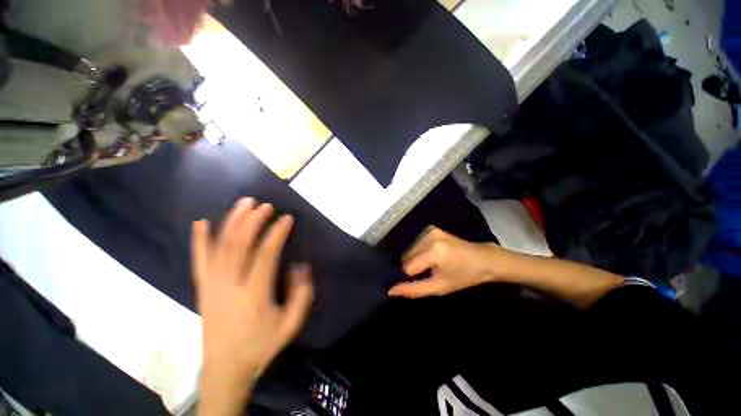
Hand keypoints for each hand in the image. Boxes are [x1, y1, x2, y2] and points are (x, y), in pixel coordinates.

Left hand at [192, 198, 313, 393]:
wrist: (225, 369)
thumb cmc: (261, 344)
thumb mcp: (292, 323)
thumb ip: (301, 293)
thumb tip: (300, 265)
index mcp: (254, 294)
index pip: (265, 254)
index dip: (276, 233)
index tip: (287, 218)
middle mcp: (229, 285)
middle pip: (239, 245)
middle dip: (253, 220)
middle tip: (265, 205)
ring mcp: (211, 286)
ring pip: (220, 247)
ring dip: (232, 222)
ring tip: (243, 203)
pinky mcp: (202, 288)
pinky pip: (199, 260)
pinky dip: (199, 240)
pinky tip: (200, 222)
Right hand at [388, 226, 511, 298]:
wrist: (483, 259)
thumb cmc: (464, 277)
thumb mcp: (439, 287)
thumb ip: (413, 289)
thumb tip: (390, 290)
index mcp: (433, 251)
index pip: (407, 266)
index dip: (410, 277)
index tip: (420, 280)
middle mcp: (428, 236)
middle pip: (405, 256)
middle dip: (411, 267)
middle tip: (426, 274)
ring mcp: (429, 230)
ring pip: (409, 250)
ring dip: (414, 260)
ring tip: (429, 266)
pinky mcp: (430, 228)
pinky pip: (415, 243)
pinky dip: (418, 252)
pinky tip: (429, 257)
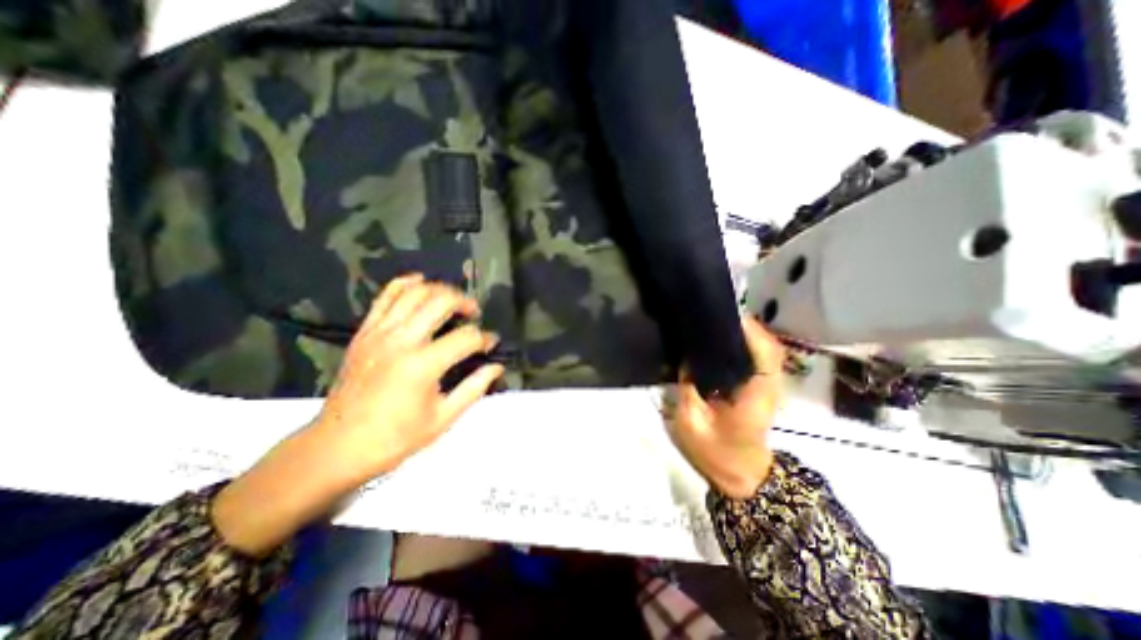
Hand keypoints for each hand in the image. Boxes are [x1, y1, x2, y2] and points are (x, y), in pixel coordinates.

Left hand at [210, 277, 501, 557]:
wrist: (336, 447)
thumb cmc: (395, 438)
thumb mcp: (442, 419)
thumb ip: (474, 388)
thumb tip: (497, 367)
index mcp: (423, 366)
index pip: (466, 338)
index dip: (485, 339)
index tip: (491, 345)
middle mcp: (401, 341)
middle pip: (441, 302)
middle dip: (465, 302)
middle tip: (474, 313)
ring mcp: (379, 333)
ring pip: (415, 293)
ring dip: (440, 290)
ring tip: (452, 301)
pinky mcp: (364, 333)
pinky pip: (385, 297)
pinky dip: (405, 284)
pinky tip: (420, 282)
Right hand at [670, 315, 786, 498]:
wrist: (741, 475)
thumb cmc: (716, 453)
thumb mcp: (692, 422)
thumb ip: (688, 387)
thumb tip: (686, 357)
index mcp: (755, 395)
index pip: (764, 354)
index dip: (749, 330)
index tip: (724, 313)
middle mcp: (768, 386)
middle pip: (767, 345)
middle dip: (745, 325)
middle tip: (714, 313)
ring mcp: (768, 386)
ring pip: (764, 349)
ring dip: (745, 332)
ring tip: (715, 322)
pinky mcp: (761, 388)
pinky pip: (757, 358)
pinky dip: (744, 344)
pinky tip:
****************************************
All lines of the listing that contain the word "hand" should be copied out.

Hand keypoints for each hand in the image. Boxes are [x1, y1, x2, y2] and points are (x, y), in pixel coordinates.
Left hand at [192, 198, 313, 393]:
Right hand at [388, 226, 511, 298]:
Hand keypoints for each hand in the image. Boxes are [x1, y1, x2, y2] and points are (x, y), in pixel coordinates.
Left hand at [210, 277, 501, 557]:
Right hand at [670, 315, 786, 498]:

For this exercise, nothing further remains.